> Description of the task:
Switch "catalogue" to "catalog" throughout the records and write out all their lines again with nothing else altered. Leave the pictures out.

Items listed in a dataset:
====

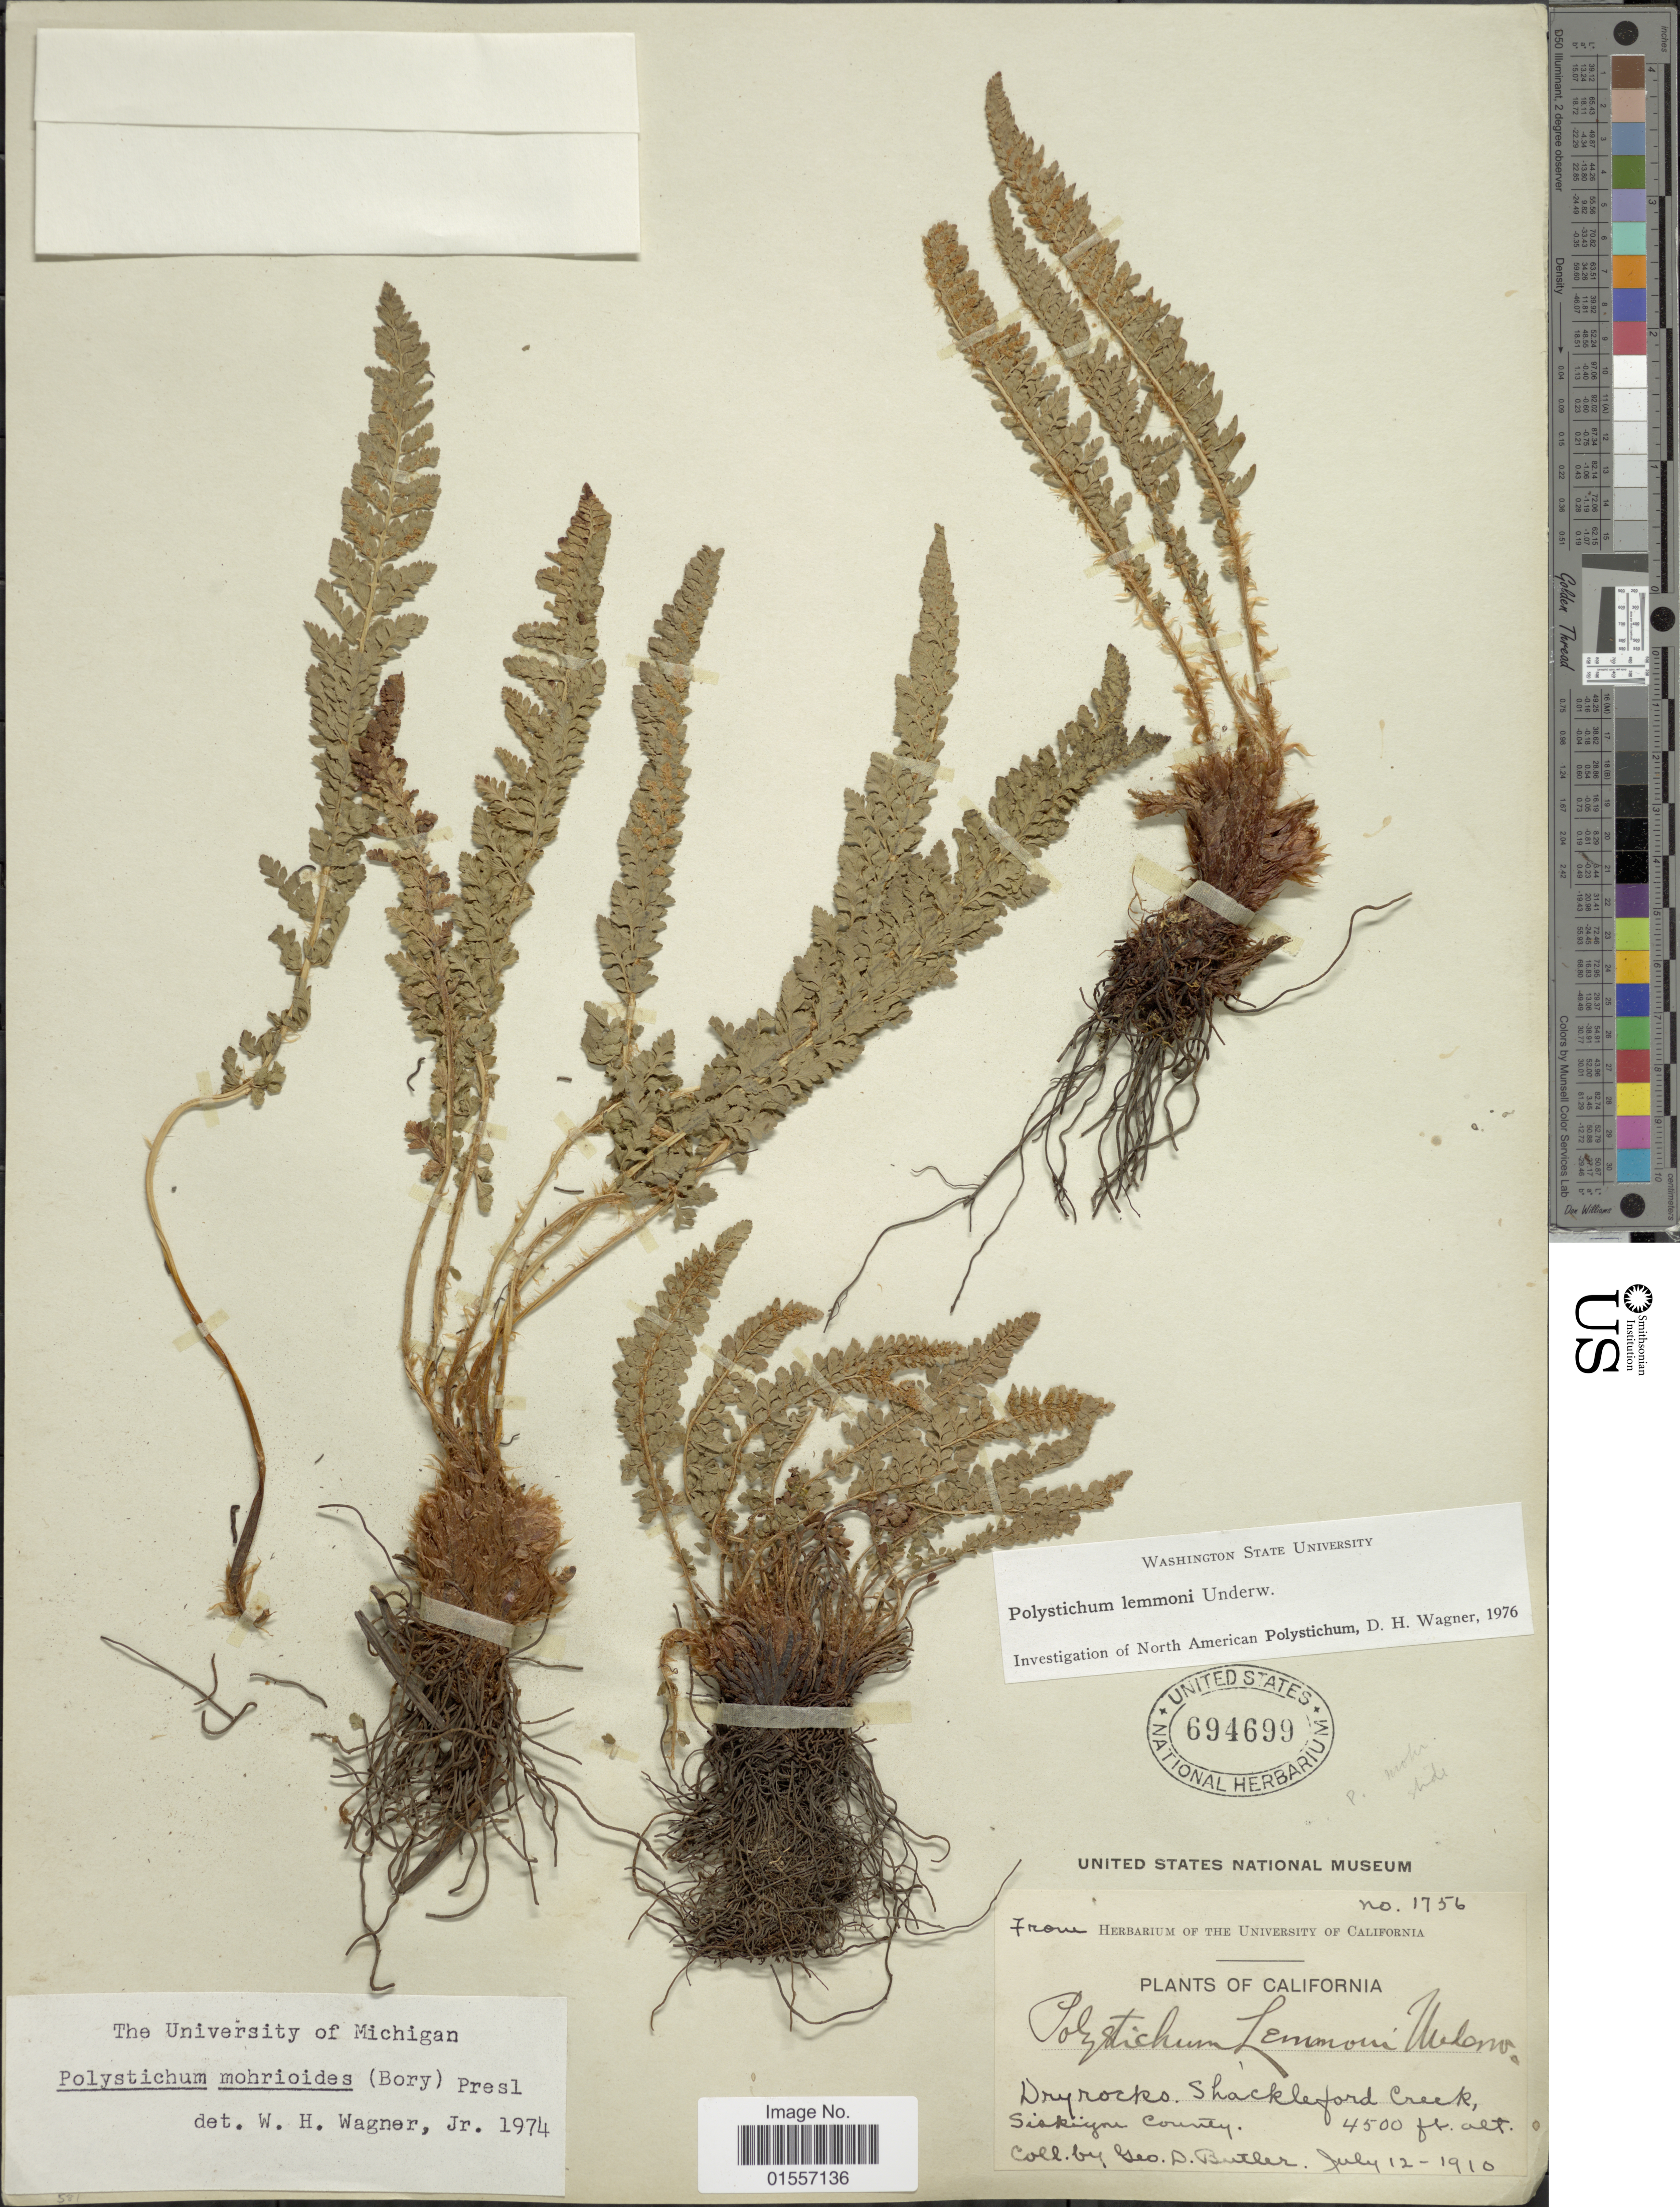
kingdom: Plantae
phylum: Tracheophyta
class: Polypodiopsida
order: Polypodiales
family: Dryopteridaceae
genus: Polystichum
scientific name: Polystichum lemmonii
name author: Underw.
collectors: G. D. Butler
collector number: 1756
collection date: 1910-07-12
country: United States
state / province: California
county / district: Siskiyou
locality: Dry rocks. Shackleford Creek, Siskiyou County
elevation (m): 1372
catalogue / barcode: US 694699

====

> Final answer:
kingdom: Plantae
phylum: Tracheophyta
class: Polypodiopsida
order: Polypodiales
family: Dryopteridaceae
genus: Polystichum
scientific name: Polystichum lemmonii
name author: Underw.
collectors: G. D. Butler
collector number: 1756
collection date: 1910-07-12
country: United States
state / province: California
county / district: Siskiyou
locality: Dry rocks. Shackleford Creek, Siskiyou County
elevation (m): 1372
catalog / barcode: US 694699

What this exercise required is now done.